For this to work, we need a fundamental shift in how society views age. To a certain extent this will happen naturally. We are an ageing population so you'd hope that we would wake up to the fact that by being ageist at work we're hurting ourselves. But I don't have huge faith in people to learn this lesson fast. We do have age discrimination laws but they are limited to the under-65s, and I feel they don't genuinely stigmatise in the same way as sex and race laws do. It's still the case that although the pension age is 65, the average age a man stops working in the UK is about 62.
If the Tories expect us to wait even longer for our pension – beyond 70 – then they should get interventionist (which they won't) over the subject of age discrimination and more flexible over retirement saving (which I expect they will). They have to close the gap between when people really finish work and the state pension age or, at worst, keep it to about three years. The alternative is allowing hundreds of thousands more men and women to eke out the best part of a decade on benefits before eventually getting their hands on a state pension.
Read my lips: more taxes
It's an old joke, but how can you tell a politician is lying? Answer: their lips move. Throughout the election we had Labour with its fictitious public spending efficiency measures and now feigned horror at a VAT rise it certainly was planning itself. Meanwhile, the Lib Dems and Tories pretend that now they've seen the books then the rise was inevitable, although they too planned it all along.

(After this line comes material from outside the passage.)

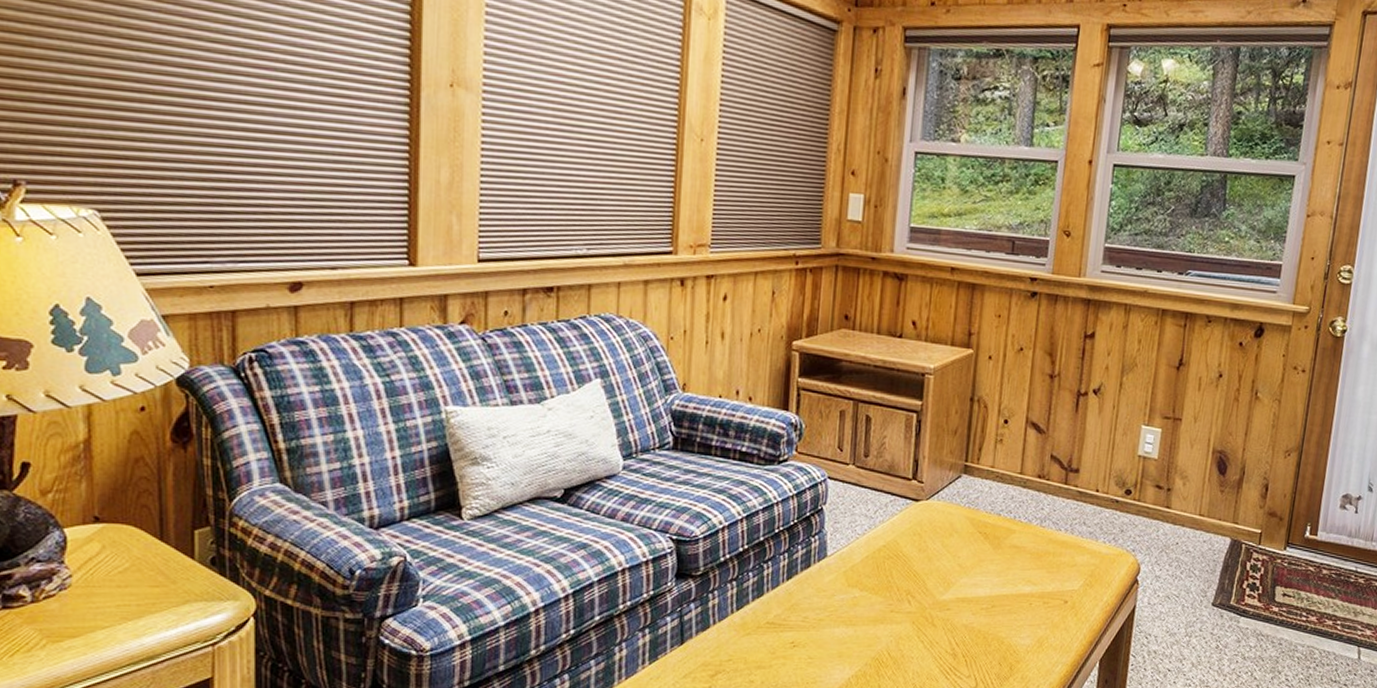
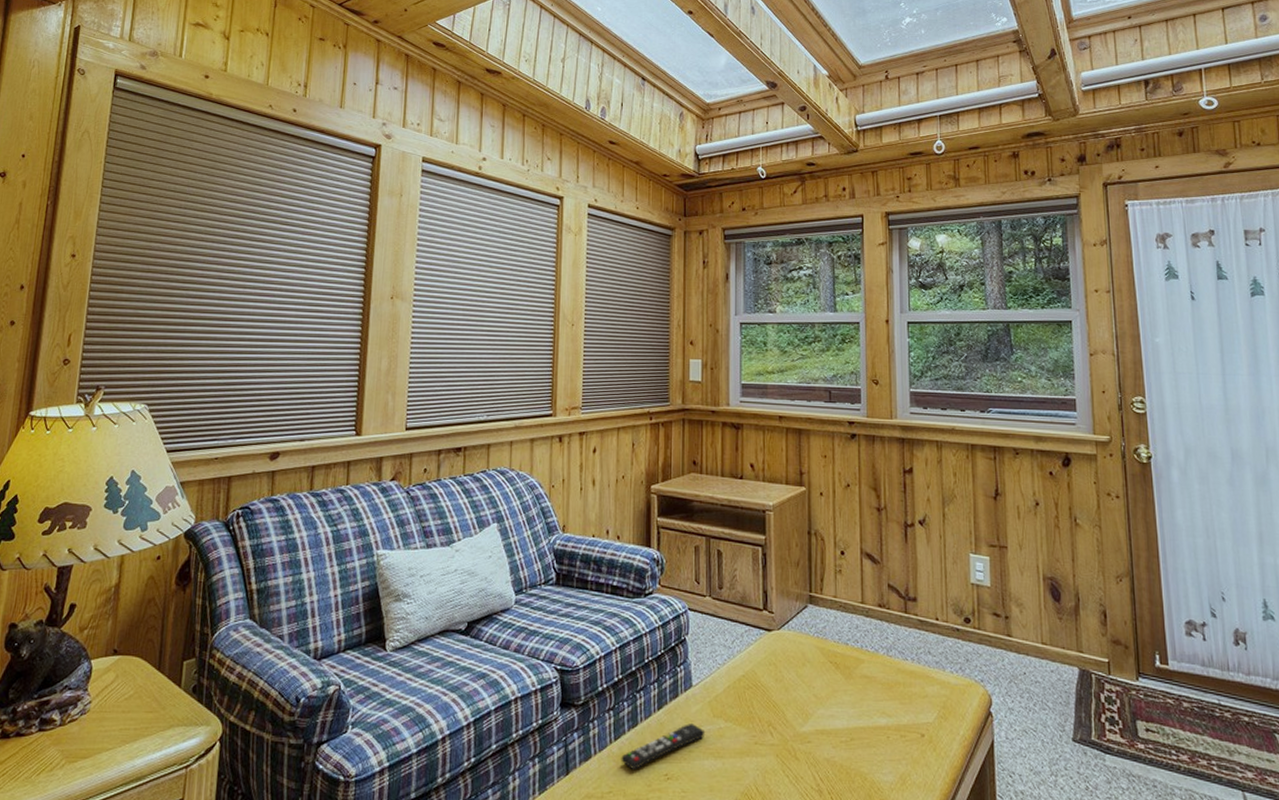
remote control: none [743,592,838,639] -> present [621,722,706,771]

If you're tempted to think you got away lightly, think again. Who is to say that the downgraded economic forecasts aren't still overly optimistic? Only a percentage point out and more taxes will have to go up.
Lloyds' sleight of hand
If I didn't know better, I'd think that we were seeing a gradual unwinding of the punitive unauthorised bank charges regime when Lloyds announced last week that from December (why the wait?) it will cut its fees for bouncing cheques and direct debits. Most of the big players have reduced their charges with some notable exceptions (Clydesdale bank still levies a rip-off 30 per cent interest on its unauthorised borrowings and a £35 "unpaid item" fee), but these fees are still a massive money-spinner for the banks. All that is happening is that the banks are doing the bare minimum to assuage some of their critics over charges. In Lloyds' case it has even decided to fund its generosity by reducing the interest rate it pays some of its current account holders and an introducing a £5 usage fee on authorised overdrafts – this from a bank you and I practically own. Half-hearted and sleight of hand is the only conclusion.